According to Mortgage Information, prepayments were about double the national average in San Jose, Calif.; Detroit; and San Francisco. Salt Lake City, a hot market for loan growth, had prepayments about two-thirds higher than average, as did Oakland, Calif. Chicago, Grand Rapids, Mich., Fairfield County, Conn., and Denver also had high prepayments.

In another byway of servicing, Mr. Duncan also pointed to a growing practice among some large servicers of performing subservicing for others and farming some of their own work out to other subservicers.

"They've broken down their areas of servicing into what they are good at and what they are not good at," Mr. Duncan said.

Data on servicing costs in 1997 are not yet available, but experts expect little change since 1996. This means costs likely were widely disparate from company to company. On the top end, the most efficient servicers are incurring costs of $25 to $40 a loan, while the least- efficient are laying out $300 a loan. At the high end, servicing is a losing proposition and viable only for lenders who hold loans in their own portfolios, and who thus have interest income to offset the servicing costs.

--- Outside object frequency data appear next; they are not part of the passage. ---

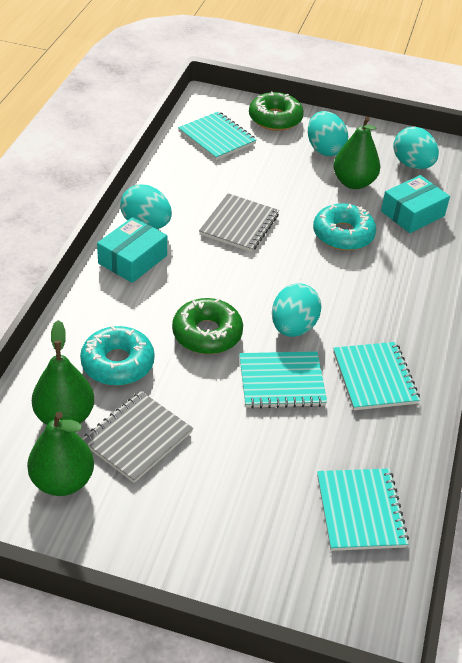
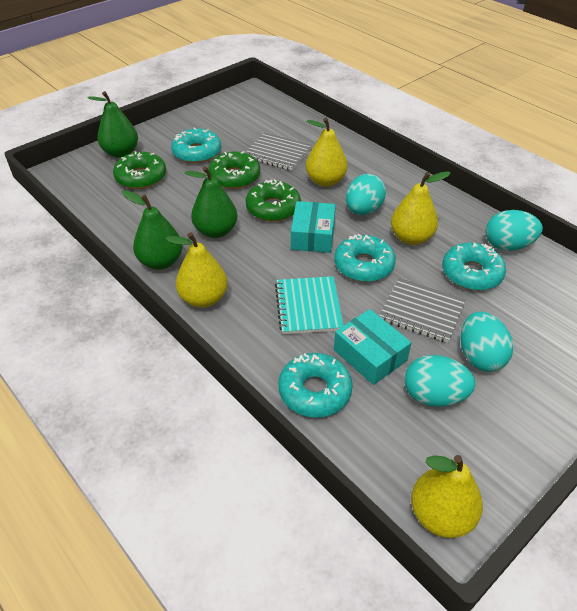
green donut: 2 -> 3
turquoise donut: 2 -> 4
turquoise notebook: 4 -> 1
yellow pear: 0 -> 4

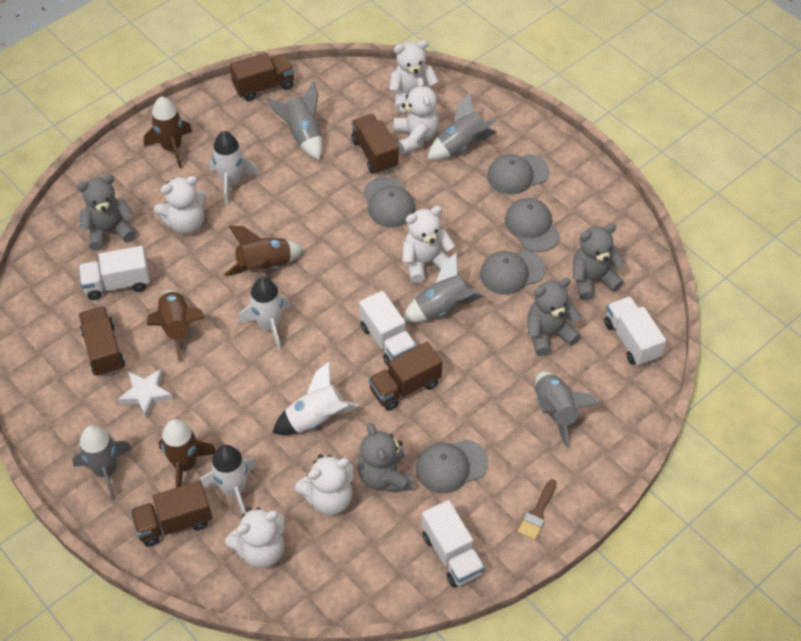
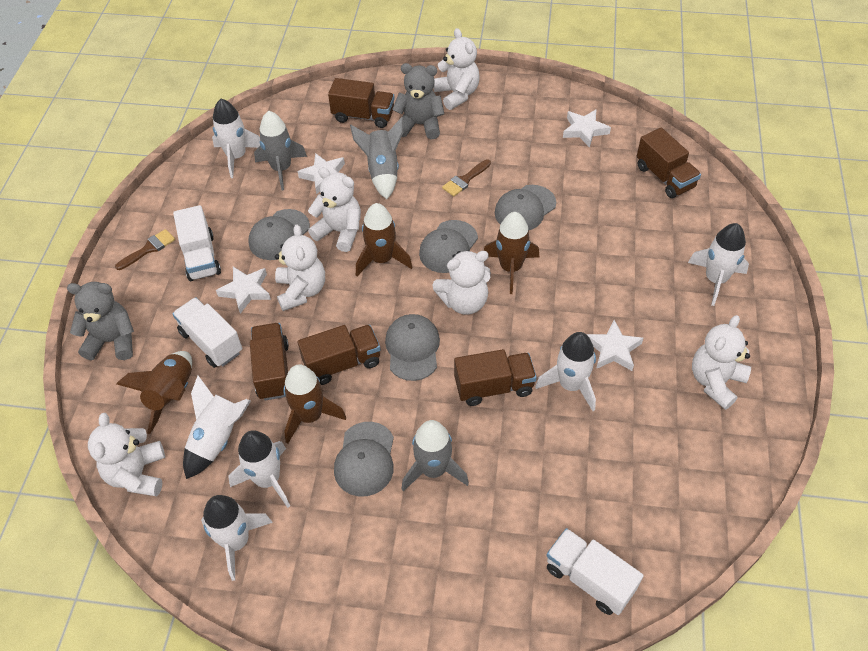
brown brush: 1 -> 2
grey rocket: 5 -> 3
grey teddy bear: 4 -> 2
white rocket: 4 -> 6
white star: 1 -> 4
white truck: 4 -> 3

The $100 billion club has taken on an interesting profile: only one independent mortgage company is on the list, and only one thrift. The others are all bank-owned mortgage companies and represent a major shift for banks into mortgage banking and, to a large extent, away from portfolio lending.

The No. 1 company in both originations and servicing at yearend was bank-owned Norwest Mortgage. Independent Countrywide was second in both categories, and bank-owned Chase was third.

The three dominated originations, with Norwest at $55.3 billion, Countrywide at $43.1 billion, and Chase at $40.1 billion. Fourth-place HomeSide was way down with just $21.7 billion and missed the $100 billion servicing mark with $99.2 billion..

Of the top 50 originators, 31 were bank- or thrift-owned; seven were specialists in home equity or subprime loans; two were owned by nonfinancial companies; and the rest were independents of various kinds.